Produce companies see surplus of fresh food because of COVID-19 closures
TUCSON, Ariz. (KOLD News 13) - It might be the peak part of the produce season in Nogales, but a lot of warehouses are seeing a surplus of stock due to COVID-19.
Inside TruFresh, they're seeing several things stick around.
“The hardest to move have been cucumbers because that’s a big food service item you use it for salads and whatnot and melons. Honeydews melons, cantaloupes,” said TruFresh Sales Manager Kiki Peraza.
TruFresh missed out on big businesses during the days leading up to Easter when they rely on big brunches and family gatherings to get their stock sold.
“I would say retail is down 55 to 56 percent, food service I’ve heard is down as much as 95 percent," Peraza said.
They’re hoping that there’s not a lot in the pipeline right now and looking for certain windows to get things sold while other parts of the country are lagging.
“Offshore cantaloupes from other countries like Guatemala and Honduras are seeing volume slow down,” Peraza said. “That should help our season here. Domestic cantaloupes out of Coachella (California) are running a little bit behind, watermelons in Texas are starting to wind down as well. So we’re waiting and banking on those little windows to keep us moving.”
Another plus is that they’re farmer-owned, meaning they can keep some supply in Sonora if needed. But even that option can still backfire.
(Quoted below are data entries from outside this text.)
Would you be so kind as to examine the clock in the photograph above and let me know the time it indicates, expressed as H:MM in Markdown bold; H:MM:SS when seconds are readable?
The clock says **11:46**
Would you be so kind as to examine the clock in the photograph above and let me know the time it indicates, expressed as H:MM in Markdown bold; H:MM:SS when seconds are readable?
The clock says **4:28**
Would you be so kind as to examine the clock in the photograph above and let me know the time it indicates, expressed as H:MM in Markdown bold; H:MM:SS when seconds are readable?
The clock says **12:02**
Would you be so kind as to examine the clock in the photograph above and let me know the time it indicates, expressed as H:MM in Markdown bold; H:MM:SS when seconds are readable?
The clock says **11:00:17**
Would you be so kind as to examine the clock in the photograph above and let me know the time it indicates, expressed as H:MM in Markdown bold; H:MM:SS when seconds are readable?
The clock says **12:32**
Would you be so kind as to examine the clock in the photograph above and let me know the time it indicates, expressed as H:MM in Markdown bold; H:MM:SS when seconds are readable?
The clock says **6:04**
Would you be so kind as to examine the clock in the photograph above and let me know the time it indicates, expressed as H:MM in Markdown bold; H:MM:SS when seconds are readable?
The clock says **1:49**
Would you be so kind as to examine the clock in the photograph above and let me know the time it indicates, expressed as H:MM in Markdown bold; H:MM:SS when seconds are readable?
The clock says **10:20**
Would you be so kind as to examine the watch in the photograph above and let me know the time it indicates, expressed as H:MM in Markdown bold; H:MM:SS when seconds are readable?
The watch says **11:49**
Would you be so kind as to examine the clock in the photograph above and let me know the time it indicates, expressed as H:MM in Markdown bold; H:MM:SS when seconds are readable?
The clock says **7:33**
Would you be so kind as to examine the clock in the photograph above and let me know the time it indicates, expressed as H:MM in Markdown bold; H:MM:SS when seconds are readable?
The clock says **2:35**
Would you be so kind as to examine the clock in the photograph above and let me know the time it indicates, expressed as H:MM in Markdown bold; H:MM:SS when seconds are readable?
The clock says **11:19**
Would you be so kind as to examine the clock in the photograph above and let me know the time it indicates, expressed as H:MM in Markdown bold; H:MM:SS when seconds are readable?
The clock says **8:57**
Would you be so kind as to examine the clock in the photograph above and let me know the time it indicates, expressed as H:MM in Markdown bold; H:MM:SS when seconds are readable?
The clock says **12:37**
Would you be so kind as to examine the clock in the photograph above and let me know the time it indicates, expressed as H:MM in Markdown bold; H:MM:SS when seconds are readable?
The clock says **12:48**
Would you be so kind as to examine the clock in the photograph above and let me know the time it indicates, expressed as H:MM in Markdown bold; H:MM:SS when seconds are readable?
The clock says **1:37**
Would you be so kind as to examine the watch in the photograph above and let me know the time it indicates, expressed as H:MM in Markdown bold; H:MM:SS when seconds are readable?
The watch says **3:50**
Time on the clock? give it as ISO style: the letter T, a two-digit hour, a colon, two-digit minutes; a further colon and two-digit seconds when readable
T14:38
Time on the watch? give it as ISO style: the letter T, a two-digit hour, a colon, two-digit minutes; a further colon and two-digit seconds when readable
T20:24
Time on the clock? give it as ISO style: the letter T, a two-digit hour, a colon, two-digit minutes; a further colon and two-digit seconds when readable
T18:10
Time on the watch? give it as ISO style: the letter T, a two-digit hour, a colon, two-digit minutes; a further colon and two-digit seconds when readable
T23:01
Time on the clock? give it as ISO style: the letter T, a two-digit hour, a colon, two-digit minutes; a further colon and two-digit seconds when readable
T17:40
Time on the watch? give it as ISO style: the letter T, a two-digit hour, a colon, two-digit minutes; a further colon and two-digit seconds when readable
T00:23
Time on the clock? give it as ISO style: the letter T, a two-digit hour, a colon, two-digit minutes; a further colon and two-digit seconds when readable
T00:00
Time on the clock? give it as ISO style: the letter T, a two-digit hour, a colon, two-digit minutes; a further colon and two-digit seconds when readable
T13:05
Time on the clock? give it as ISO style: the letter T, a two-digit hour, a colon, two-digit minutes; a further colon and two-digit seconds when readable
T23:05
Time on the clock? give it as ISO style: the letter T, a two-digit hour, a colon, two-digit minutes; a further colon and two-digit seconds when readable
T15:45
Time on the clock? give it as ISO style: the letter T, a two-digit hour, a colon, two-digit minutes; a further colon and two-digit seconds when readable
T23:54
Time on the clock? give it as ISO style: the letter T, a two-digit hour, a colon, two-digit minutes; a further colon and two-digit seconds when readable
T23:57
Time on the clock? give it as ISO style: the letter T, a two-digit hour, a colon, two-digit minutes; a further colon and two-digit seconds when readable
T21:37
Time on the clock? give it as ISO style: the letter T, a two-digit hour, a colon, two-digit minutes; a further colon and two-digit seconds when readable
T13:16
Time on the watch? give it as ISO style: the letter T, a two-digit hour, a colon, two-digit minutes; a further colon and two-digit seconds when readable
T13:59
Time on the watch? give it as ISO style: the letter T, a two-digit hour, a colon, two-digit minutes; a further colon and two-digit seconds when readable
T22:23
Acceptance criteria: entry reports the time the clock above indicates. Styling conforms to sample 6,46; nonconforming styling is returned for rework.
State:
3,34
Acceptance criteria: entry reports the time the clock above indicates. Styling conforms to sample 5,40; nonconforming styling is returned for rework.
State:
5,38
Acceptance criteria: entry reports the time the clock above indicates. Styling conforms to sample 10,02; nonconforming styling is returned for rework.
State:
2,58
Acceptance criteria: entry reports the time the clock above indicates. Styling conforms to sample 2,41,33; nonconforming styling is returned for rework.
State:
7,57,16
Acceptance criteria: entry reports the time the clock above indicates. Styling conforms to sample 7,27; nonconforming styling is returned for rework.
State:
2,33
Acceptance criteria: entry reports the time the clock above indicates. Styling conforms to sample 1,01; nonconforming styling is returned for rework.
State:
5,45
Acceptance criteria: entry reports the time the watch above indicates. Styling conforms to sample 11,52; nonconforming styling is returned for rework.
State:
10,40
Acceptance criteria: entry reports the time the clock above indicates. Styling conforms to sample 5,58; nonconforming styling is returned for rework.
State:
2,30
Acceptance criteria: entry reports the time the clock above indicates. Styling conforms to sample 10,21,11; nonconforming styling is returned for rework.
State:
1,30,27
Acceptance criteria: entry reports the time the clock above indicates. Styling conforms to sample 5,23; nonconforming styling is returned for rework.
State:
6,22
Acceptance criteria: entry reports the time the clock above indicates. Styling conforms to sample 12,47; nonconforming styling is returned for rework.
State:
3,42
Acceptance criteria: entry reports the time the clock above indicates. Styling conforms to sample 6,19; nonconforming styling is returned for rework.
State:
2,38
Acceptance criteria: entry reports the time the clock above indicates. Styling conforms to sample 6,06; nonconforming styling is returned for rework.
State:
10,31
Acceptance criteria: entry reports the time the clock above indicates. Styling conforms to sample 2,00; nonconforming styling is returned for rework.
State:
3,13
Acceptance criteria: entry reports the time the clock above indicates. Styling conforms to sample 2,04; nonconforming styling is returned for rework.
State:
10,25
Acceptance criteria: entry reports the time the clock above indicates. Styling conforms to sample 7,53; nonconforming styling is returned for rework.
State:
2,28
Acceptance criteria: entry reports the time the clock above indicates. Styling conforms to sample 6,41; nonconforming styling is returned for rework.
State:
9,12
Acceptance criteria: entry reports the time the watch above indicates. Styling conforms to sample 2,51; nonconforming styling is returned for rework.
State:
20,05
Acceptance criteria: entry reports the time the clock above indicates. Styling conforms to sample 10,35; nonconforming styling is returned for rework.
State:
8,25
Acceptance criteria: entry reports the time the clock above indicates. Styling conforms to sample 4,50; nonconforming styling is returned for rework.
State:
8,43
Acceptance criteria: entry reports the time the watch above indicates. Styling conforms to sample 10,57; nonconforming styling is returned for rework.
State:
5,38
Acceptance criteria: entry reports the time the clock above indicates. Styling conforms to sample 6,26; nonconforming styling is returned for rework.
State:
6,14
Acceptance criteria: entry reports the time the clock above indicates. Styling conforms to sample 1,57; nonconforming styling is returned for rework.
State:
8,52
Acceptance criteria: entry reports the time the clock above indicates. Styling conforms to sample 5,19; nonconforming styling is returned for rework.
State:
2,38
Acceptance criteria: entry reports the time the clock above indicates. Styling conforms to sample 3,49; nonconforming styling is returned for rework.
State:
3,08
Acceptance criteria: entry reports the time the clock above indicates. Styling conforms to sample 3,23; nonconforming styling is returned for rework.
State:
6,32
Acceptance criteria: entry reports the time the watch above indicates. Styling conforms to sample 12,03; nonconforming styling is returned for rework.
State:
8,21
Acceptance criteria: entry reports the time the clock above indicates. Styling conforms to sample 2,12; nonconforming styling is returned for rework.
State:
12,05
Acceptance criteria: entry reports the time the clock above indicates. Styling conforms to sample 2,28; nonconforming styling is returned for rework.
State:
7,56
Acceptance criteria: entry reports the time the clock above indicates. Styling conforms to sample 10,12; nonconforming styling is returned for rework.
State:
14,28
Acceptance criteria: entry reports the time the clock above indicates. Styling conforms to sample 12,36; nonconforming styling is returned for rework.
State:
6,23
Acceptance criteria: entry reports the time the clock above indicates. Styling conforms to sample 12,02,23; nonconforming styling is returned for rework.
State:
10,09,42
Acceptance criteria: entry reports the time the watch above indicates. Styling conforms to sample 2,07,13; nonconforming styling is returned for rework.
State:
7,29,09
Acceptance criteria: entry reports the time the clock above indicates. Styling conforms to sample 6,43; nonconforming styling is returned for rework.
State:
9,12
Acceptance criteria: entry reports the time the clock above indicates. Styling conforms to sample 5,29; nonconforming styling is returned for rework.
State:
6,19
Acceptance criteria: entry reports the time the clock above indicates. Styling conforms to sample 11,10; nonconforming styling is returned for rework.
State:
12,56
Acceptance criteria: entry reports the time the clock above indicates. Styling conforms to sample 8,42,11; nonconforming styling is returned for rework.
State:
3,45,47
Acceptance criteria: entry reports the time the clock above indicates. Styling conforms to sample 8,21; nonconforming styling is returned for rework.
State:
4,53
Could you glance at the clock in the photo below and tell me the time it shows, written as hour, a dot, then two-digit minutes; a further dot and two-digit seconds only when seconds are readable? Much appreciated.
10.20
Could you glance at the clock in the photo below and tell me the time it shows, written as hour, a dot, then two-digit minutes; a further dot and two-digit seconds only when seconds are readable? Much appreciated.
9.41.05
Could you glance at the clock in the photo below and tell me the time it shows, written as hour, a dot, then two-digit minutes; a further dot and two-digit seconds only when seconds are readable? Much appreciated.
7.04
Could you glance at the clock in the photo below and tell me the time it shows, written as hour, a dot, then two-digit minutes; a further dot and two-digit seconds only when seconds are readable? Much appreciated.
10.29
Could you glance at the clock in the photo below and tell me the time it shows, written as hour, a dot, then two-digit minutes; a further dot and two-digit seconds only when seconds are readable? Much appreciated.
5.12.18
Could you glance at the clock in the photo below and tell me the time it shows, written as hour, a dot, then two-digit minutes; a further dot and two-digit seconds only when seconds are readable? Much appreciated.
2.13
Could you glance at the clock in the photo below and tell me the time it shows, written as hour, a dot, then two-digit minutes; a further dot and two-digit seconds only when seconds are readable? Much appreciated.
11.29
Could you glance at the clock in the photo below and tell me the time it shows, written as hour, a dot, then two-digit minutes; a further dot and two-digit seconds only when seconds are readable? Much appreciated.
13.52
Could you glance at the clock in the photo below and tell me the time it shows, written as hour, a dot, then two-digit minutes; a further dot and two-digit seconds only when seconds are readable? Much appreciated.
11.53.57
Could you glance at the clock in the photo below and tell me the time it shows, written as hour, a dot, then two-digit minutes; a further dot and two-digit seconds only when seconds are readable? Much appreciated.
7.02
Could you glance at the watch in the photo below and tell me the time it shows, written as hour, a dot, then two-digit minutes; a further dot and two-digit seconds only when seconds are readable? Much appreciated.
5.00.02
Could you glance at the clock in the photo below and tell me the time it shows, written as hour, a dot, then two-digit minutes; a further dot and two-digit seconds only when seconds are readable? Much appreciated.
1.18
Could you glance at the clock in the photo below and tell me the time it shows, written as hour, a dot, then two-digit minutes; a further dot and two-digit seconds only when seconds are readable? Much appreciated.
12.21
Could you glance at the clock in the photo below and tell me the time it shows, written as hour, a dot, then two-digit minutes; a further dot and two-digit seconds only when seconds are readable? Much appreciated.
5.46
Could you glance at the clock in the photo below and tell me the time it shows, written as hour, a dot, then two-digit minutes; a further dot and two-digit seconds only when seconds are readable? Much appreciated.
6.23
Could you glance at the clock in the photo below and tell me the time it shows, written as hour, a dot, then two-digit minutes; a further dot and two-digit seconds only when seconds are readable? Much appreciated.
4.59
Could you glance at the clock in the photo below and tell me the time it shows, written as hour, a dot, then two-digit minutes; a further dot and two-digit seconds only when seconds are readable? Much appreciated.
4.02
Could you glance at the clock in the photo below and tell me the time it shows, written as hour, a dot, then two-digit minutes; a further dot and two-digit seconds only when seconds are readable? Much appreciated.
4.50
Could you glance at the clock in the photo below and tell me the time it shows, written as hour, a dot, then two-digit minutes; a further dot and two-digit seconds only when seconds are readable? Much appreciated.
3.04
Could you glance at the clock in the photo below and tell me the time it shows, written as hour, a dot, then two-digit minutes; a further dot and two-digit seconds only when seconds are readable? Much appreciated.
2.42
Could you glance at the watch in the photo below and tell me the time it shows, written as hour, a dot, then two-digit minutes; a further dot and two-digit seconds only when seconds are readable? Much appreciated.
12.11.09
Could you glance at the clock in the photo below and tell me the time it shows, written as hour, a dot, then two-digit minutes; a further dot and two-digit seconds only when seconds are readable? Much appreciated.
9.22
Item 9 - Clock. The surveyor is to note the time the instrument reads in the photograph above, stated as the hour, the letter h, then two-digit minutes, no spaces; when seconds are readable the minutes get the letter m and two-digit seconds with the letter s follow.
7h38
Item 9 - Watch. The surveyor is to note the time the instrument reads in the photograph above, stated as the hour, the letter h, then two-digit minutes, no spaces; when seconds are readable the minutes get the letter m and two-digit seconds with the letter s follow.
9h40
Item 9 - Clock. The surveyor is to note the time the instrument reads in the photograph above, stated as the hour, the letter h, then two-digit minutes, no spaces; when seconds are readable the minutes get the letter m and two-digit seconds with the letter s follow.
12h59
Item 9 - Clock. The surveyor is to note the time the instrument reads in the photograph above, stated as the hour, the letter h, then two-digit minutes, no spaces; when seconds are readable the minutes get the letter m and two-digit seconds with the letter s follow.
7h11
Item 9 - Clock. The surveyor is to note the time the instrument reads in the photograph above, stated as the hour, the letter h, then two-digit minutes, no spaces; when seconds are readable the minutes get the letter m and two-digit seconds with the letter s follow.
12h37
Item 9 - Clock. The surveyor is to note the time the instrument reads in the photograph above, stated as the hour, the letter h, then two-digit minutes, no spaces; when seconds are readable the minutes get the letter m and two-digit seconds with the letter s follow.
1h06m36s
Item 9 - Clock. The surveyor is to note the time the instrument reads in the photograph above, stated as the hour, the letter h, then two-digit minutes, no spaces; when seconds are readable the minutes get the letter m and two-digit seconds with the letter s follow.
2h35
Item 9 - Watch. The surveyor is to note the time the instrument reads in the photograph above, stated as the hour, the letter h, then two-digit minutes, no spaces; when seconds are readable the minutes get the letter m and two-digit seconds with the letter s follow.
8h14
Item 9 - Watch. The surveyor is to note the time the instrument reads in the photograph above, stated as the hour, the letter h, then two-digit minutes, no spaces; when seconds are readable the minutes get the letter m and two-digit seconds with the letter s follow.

"The big concern is at any moment the national market in Mexico can come to a complete stop and that’s when it can hit us a little stronger,” she said.
For now, they’re looking toward the future, hoping that, as the country slowly opens up, people get back outside and get businesses flowing.
"People want to go out to parks and they want to go out to the beach and they’re going to take their fruit cups and they want to eat their watermelon. So we’re kind of banking on all of that.”
So that the physical fruit of their labor doesn’t sit and spoil.
“If the lockdown continues and gets extended through May, as they say, we’ll cross that bridge when we get to it. There really isn’t a plan it’s something that we’ve never seen and obviously we’re all in the same boat," Peraza said.